さて、前回書いたように、マルクスは、「労働の権利は、ブルジョア的な意味では一つの背理であり、みじめな、かなわぬ願いである」(『全集』第7巻39ページ)とまで述べて、憲法に「労働の権利」を入れることをあきらめた。そして、ブルジョア社会そのものを打倒することに力を入れるのである。

 

 しかし、これって、現在を生きる我々には違和感がないだろうか。だって、労働の権利はすでに各国憲法に取り入れられている。だけど、我々が生きているのは、ブルジョア社会そのものだ。

 

 そう、マルクスの時代は、1793年のジャコバン憲法にせよ、1848年のフランス憲法にせよ、社会権を憲法に取り入れようとする動きはあり、憲法草案はつくられたが、それを推進した人は弾圧され、憲法としては実を結ばなかった。この時代に憲法で規定されたのは、いわゆる自由権に限られたのだ。

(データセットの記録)
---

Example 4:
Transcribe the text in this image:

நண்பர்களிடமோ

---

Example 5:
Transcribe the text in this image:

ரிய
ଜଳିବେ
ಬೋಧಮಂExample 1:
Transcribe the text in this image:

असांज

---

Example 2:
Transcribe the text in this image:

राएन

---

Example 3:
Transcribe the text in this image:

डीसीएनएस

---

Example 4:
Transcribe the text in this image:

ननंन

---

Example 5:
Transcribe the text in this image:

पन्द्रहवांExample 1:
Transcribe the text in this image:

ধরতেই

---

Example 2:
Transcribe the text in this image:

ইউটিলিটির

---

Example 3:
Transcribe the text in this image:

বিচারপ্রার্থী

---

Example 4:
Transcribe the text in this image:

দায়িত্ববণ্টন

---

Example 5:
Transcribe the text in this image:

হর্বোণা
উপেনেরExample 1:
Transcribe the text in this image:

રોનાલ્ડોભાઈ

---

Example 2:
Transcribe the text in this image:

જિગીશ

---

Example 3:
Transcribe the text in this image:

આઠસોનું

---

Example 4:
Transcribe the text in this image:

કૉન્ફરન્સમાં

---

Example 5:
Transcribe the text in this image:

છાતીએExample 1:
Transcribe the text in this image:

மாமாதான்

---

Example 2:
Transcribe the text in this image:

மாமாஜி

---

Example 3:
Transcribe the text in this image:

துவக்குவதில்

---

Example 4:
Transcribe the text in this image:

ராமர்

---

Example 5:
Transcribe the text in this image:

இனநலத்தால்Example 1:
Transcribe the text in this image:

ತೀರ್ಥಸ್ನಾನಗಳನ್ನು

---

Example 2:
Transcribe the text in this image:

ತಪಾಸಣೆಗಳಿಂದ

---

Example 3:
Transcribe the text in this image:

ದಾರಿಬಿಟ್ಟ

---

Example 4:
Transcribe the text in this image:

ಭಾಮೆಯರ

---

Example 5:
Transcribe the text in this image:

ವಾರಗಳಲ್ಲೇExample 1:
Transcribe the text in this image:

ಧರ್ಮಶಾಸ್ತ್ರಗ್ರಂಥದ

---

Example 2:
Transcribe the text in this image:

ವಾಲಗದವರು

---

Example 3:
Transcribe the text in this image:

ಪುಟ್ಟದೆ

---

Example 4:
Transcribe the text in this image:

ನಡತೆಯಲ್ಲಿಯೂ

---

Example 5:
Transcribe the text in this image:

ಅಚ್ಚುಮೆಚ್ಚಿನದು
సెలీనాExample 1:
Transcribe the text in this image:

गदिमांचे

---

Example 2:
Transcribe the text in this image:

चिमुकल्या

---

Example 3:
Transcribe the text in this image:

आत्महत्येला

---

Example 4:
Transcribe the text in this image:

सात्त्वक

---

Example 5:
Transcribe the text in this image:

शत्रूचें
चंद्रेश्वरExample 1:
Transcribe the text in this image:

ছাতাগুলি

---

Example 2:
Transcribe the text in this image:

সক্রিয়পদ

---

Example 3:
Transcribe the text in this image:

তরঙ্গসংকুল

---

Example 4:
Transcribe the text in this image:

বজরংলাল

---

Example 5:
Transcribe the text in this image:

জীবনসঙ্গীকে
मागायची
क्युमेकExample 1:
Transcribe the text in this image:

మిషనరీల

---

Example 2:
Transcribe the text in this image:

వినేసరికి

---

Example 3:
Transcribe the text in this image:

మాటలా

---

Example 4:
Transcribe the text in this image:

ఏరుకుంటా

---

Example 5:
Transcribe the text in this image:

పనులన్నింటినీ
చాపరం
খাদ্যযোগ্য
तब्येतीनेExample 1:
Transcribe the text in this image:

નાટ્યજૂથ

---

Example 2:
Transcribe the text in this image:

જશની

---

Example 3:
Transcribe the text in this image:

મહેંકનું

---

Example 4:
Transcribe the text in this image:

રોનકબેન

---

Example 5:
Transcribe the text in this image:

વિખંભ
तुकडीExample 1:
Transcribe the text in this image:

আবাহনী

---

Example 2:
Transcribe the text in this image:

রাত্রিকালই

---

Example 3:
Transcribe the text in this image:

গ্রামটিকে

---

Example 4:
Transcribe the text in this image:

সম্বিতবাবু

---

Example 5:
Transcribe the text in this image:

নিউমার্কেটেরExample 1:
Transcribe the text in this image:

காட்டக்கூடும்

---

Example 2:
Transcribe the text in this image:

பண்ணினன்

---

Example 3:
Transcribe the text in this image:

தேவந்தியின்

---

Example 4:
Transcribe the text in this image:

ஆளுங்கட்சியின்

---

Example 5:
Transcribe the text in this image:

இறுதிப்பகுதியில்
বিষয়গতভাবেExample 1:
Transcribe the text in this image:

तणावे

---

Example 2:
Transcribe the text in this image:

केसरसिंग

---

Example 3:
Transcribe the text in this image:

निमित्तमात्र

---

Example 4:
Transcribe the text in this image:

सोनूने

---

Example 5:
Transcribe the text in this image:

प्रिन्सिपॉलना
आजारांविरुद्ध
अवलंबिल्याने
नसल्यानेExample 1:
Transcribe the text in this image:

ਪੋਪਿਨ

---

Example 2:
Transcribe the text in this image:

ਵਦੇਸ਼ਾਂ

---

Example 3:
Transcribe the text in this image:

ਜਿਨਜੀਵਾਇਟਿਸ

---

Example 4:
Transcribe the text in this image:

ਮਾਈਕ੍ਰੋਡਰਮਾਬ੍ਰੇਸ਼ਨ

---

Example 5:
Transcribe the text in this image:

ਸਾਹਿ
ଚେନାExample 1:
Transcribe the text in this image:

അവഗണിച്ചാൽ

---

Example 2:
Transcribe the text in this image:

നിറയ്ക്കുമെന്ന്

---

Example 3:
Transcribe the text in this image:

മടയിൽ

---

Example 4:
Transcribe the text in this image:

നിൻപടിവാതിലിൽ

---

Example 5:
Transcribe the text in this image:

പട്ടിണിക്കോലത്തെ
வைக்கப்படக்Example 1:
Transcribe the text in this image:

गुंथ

## 課題
マルクスと憲法上の「労働の権利」を論じた文章を、最後の文のあとから書き継いでください。

## 課題の解答
 

 しかし、第一次大戦後のドイツのワイマール憲法で、本格的に社会権が取り入れられた。それはヒトラーの登場で止むことはなく、戦後の各国の憲法では常識になっていくのだ。国際的にも、国連が自由権規約と社会権規約にわけて国際人権規約をつくり、二種類の権利があることが普遍化していく。

 

 もちろん、憲法に書き込んだと言っても、その中身が十分に実現しているわけではない。だから、日本をはじめ各国では、憲法でうたわれた水準に現実を合わせろという運動をするようになっているのだ。マルクスの時代では考えられなかった社会運動の方向性が生まれたわけだ。

 

 そして、よく考えてみると、日本の憲法というのは、世界と比べても自由権、社会権ともにもっとも先進的だと言われている。ということは、日本が社会主義になったとして(リアルでない話で申し訳ありませんが)、憲法の人権規定はどうすればいいのだろうか。

 

 社会主義になっても国家権力はあるわけだから、権力からの人権侵害を防ぐため、人権規定は不可欠である。その人権規定は、現行の日本国憲法の水準のものではないのだろうか。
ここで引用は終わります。